It's difficult to begin expressing my outrage that our Federal government has issued a new set of guidelines that basically assumes that a woman is nothing more than a walking uterus for more than half of her life.
I took the trouble of reading through not just the WaPo article, but also the actual guidelines. They're infuriating on a lot of levels. For example, take this nice lapse in logic. Even though the report makes a point of stating that: "The risk and the burden of disease is unequally distributed, and a small number of women experience the majority of the pregnancy-related morbidity and mortality (emphasis added)", the guidelines also state that "the target population for preconception health promotion is women, from menarche to menopause, who are capable of having children". So -- which is it? Target at-risk women (which would not be a bad idea, by the way, if it actually included a real plan for those women to get free or low-cost health care, something most of them lack due to the fucked-up health care system in this country) or just assume everyone with a uterus has no clue on how to take care of herself and therefore needs to be told how to stay healthy for the sake of her future children.

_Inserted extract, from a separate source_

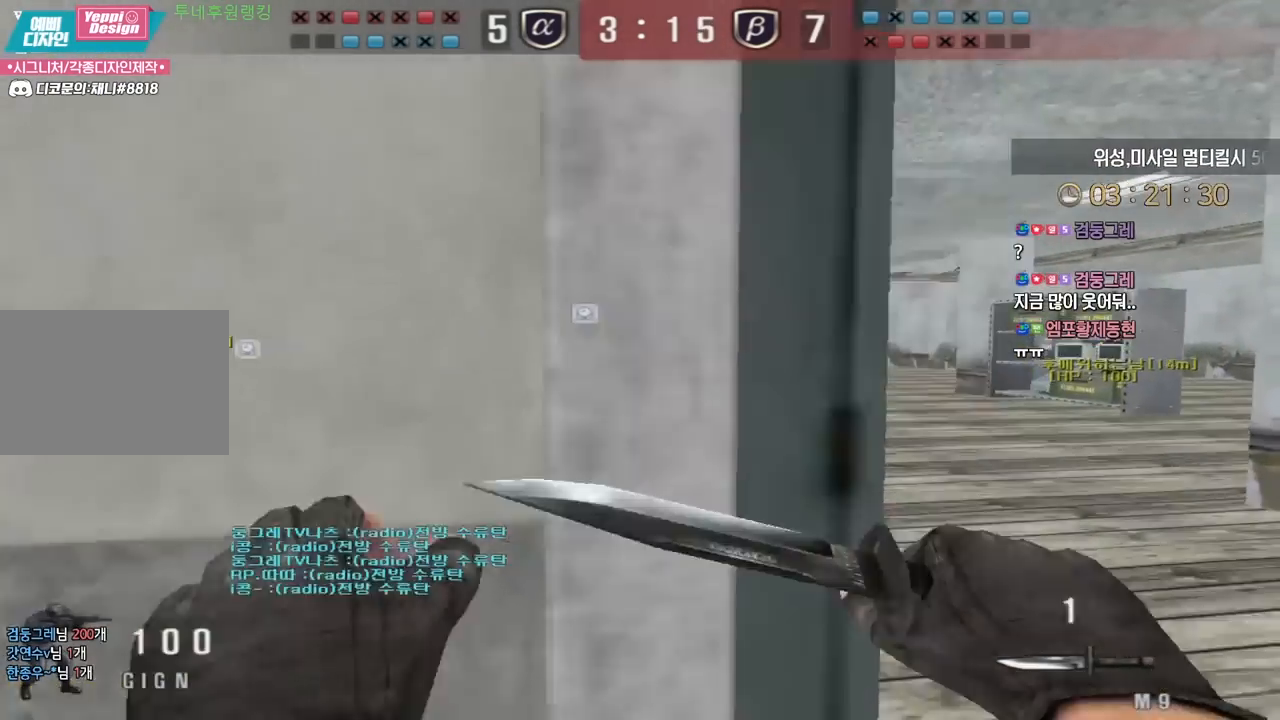
{"keys": ["ctrl"], "events": [[133, "ctrl", "down"], [150, "d", "up"], [167, "w", "up"], [250, "ctrl", "up"], [267, "d", "down"], [283, "w", "down"], [483, "d", "up"], [500, "ctrl", "down"], [500, "w", "up"]]}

Menarch, by the way, occurs around age 12 or 13. So according to these guideline, a 14-year old girl should (among other things):
1) Take folic acid supplements
2) Have a "reproductive life plan"
3) Avoid all hazardous chemicals, lead-based paints, alcohol, caffeine, Accutane, anti-epileptic drugs (tough luck, you female epileptics!), and cat feces
4) Consider herself to be in a state of "preconception" at all times and act accordingly
What's particularly infuriating is not the actual health guidelines. They're standard stuff, really -- excercise, eat right, avoid smoking, etc -- but what pisses me off is that the report believes that the reason women should be enouraged to do these things is not for themselves, but because they MIGHT get pregnant one day and if they did, how terrible it would be for the child if they were not in a perfect state of readiness.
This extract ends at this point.